A Hindu might believe they're on a path that leads to reincarnation, a Muslim might believe they're on a path that leads to heaven or hell. At the end of their path though, necessarily something real is going to happen. Whatever their different paths are, that real thing is going to be the same thing for all of us.

The Tao Te Ching might not teach the specifics of what Catholics are speaking of but it might teach what they are trying to achieve in describing their path and what they think lies at the end of it, and how that might be abstracted over many religions in a common attempt at achieving peace, stability and purpose in civilisations.



Logically speaking I do not follow. Why would it be the same? Why could it not be possible that different religious groups would have a different outcome "after living"? It's just as unprovable, no?


Yeah that's true. Though many (most?) religions believe their path/destination is the only true one, so believing there would be different outcomes for different groups would be a new religion those religions would vehemently disagree with. And of course that belief would be itself one of the possible final destinations of all the paths of which only one is true.


Out of interest, what makes you think that all religions lead to the same destination?


They all exist in a common reality. We're going somewhere no matter what we believe right?


"Maybe". And maybe we're not going anywhere.

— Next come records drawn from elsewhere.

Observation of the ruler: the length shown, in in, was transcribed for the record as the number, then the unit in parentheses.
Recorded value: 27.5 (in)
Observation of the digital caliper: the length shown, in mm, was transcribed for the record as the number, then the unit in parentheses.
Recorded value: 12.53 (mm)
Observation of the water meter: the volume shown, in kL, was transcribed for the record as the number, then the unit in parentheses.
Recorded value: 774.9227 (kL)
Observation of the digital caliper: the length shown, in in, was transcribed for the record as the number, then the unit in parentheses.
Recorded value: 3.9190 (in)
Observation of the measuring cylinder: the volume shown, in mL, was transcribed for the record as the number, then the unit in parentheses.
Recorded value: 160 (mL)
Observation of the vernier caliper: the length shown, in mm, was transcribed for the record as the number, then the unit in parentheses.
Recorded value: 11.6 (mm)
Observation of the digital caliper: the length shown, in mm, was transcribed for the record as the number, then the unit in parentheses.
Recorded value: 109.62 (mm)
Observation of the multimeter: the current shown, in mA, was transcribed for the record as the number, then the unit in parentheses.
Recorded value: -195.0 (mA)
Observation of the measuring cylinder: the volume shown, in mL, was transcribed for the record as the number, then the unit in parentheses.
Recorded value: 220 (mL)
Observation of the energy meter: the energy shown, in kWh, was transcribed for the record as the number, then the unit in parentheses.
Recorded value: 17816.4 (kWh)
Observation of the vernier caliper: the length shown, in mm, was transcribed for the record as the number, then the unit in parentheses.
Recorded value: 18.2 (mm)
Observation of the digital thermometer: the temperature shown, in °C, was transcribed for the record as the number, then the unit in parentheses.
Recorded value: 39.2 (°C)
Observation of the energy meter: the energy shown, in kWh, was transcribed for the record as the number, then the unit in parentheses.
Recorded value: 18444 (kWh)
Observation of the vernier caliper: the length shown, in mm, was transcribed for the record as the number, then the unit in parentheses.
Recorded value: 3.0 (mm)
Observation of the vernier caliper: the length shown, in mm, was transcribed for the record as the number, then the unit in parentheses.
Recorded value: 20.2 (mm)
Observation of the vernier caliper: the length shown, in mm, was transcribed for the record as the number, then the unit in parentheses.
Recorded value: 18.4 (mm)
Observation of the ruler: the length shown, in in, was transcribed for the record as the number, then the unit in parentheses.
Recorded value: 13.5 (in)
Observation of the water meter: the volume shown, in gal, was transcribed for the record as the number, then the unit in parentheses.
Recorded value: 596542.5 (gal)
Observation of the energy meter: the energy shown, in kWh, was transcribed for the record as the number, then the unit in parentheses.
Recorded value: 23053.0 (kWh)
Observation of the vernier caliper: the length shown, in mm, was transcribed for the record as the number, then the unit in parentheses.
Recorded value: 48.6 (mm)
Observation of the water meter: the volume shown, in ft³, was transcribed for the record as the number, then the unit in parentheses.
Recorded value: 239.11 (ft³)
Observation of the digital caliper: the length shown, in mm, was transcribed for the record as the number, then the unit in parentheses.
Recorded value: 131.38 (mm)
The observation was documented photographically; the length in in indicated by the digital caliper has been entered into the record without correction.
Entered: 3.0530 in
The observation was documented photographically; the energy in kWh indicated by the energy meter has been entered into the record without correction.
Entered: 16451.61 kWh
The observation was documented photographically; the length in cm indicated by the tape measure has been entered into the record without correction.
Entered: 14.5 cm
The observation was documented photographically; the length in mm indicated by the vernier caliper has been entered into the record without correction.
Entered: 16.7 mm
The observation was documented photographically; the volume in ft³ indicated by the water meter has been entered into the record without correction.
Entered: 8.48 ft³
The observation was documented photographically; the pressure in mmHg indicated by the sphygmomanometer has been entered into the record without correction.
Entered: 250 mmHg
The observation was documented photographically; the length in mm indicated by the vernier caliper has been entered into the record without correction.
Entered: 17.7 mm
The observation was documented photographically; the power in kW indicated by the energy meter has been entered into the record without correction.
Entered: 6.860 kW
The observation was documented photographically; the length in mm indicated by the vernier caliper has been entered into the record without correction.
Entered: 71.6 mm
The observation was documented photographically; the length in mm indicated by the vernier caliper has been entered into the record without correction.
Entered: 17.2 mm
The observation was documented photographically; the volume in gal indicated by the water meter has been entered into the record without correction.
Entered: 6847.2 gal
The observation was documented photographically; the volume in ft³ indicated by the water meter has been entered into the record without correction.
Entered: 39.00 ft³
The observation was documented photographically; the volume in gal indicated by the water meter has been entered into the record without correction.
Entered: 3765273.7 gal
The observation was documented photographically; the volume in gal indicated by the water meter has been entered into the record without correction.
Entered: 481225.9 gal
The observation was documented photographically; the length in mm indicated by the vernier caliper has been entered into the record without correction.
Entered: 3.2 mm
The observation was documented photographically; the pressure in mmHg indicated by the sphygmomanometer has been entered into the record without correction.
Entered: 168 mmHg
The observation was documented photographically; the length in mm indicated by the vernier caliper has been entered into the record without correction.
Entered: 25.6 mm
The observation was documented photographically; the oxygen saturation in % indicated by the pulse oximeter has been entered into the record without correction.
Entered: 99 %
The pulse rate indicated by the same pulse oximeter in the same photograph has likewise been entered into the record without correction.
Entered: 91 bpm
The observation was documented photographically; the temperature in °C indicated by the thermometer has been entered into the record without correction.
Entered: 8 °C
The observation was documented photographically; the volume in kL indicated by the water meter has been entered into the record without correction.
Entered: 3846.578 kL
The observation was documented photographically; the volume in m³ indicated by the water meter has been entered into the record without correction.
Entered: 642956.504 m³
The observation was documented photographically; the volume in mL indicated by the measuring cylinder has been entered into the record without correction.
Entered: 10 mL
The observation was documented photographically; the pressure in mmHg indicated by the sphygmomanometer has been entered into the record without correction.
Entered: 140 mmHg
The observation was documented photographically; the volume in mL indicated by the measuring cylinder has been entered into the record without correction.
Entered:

Somewhere has never meant the same destination.


Has never meant that to whom? I don't get your point.


The Roman Catholic Church openly claims to be the one true religion, and that all other religions might have elements of the truth, but not the fullness of the Truth. So Catholicism doesn't fit into this framework.


Why would it not fit in this framework because of something they claim?


Because the framework supposes that the claims of each religion are basically the same, and Roman Catholicism explicitly rejects this.


Yes, that they reject the framework doesn't really matter does it?


Of course it does, it makes it incompatible. If one claim explicitly rejects another claim, then the two claims aren't compatible.


The claims inside the framework don't need to be compatible, they're just religions.


So none of the exclusive claims of any religion to have the full truth are true, but your personal opinion about all of them is fully true? Your arrogance is unbearable.


Um no. I am saying one of those claims might be true. I'm trying to make a logical argument about their commonality, not give a personal opinion.